For 2001, NTSB found that American Airlines’ Advanced Aircraft Maneuvering Program trained pilots to use aggressive rudder inputs to recover from wake encounters. The First Officer was executing a flawed corporate policy under high-stress. I personally would not blame those particular pilots. The A300-600 had sensitive rudder pedals. That tragic combination of systemic training failure and design flaw is exactly why the FAA and the aviation industry had to rewrite how maneuvering speed and rudder limits are taught. Safety rules sometimes written in blood.
As for the 2017 Emirates-Challenger incident, altitude was the only thing that mattered. The corporate jet lost nearly 10,000 feet in an uncontrolled free-fall while the pilots flew blind, waited for instruments to reboot, and re-started the engines.
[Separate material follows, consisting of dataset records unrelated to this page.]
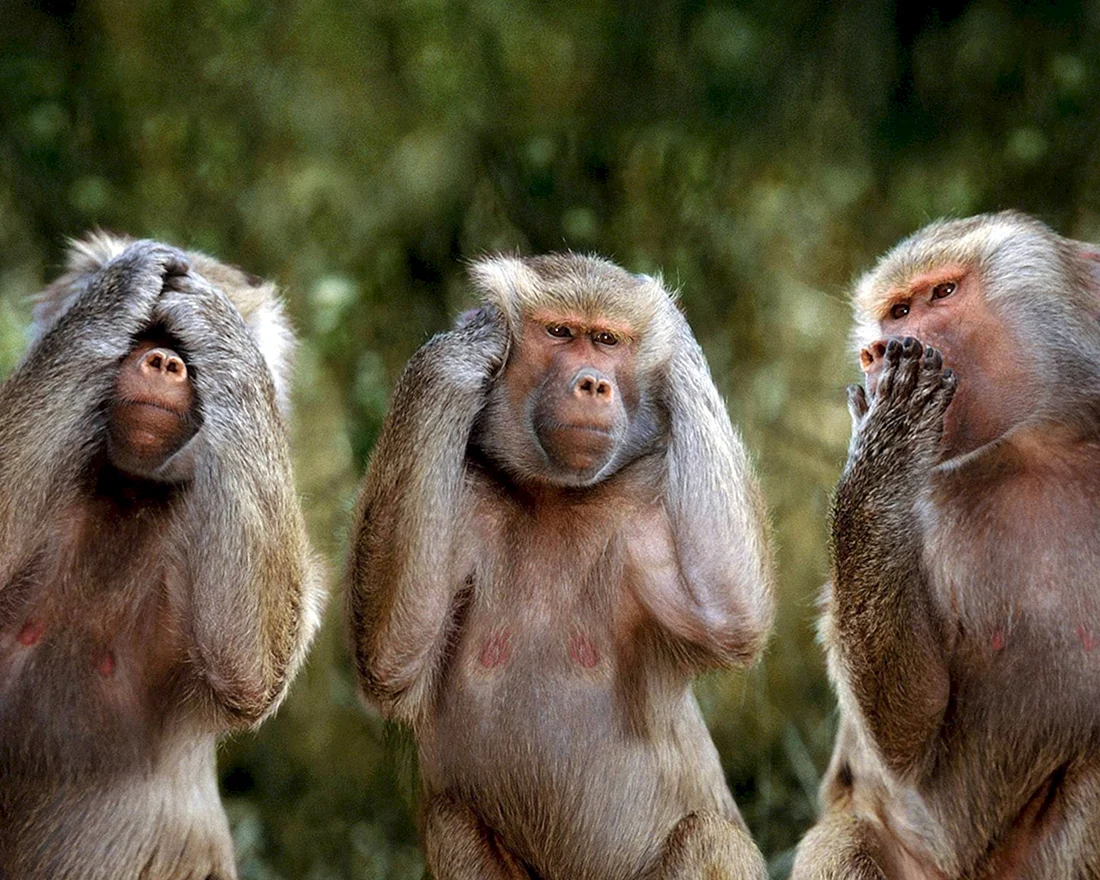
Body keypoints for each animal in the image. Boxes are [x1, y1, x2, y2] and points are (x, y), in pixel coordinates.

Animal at [0, 234, 325, 880]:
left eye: (186, 352)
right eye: (145, 334)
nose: (164, 362)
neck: (127, 495)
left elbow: (252, 664)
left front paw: (215, 320)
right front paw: (121, 286)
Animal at [346, 253, 775, 880]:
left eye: (607, 339)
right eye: (560, 332)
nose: (593, 383)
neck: (553, 496)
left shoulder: (643, 508)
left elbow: (732, 615)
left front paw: (677, 338)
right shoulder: (466, 498)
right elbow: (390, 659)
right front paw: (464, 347)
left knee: (711, 838)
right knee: (452, 823)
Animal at [791, 211, 1100, 879]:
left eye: (942, 294)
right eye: (895, 311)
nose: (877, 350)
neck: (1036, 448)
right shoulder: (923, 501)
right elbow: (910, 730)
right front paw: (884, 441)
If that exact same encounter at 3,000 feet, everyone dies before recovery is possible, aggressive rudder or not.
*2026 (ooof)
Eurowings (2026) and the business jet (2017) each had altitude and better training on their side.
I just hope that the pilots react with the best practices when encountering turbulence.
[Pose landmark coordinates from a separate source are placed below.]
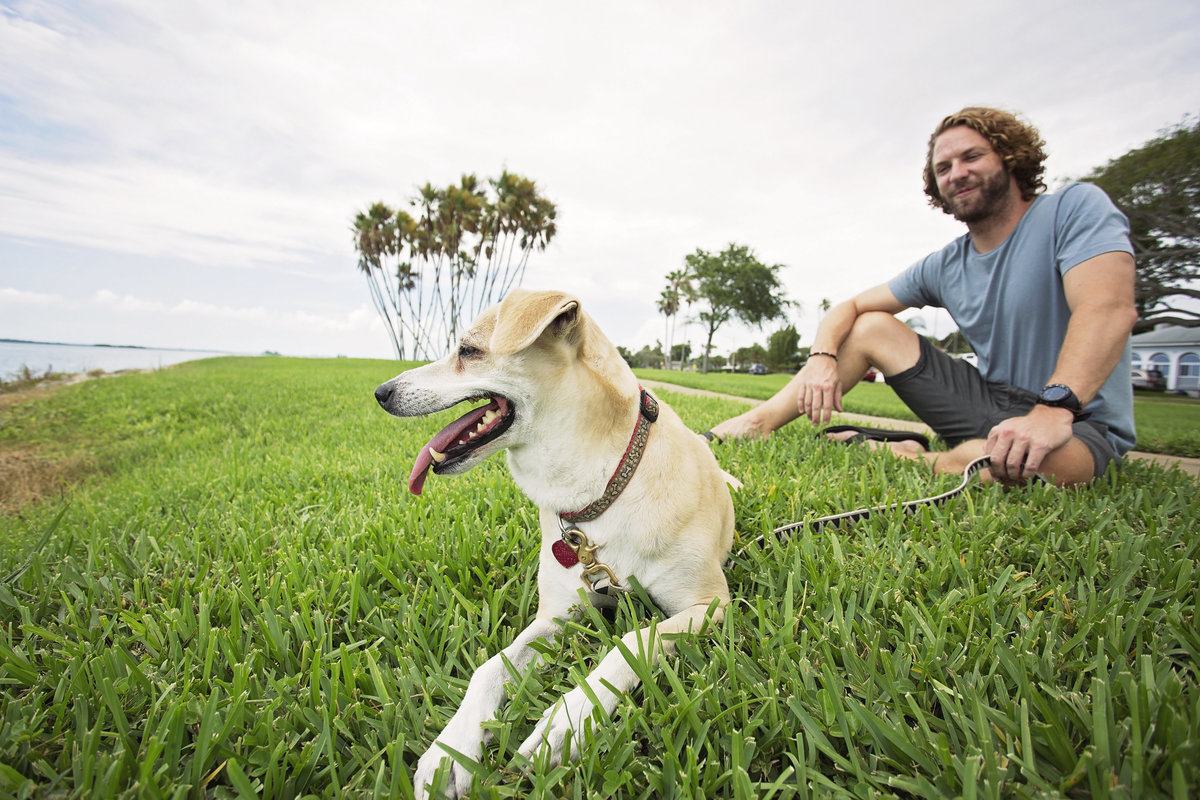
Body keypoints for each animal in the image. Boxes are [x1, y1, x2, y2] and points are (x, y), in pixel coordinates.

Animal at [374, 289, 734, 800]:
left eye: (468, 351)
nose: (381, 393)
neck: (601, 489)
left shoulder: (710, 605)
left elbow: (634, 639)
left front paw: (567, 722)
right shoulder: (558, 616)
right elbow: (490, 668)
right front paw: (451, 750)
AA587 did not fly itself but it was airworthy before the flight and during the takeoff.
@jns — A300 included autopilot. (Not really at-issue, but…)
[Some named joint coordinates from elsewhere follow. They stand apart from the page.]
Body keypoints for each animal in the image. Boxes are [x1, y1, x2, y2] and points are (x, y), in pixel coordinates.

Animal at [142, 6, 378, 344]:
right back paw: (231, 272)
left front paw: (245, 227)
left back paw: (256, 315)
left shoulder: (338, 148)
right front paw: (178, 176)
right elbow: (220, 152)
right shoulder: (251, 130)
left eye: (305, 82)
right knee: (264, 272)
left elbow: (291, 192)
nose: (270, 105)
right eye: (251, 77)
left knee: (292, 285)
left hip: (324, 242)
@1990, we’ll need to agree to disagree (but I’ve got the data). The Rudder Sensitivity becomes minor issue given that the First Officer was fully certified on the Airbus A300-600 and thus should have known about the rudder sensitivty on that model (even with AA Training suggesting a different approach). Full Stop. Once again you brought up Altitude (on an entirely different incident), but you know full well it had no bearing on AA 573. You keep on dreaming up reasons why you’re “right”, but none of them apply.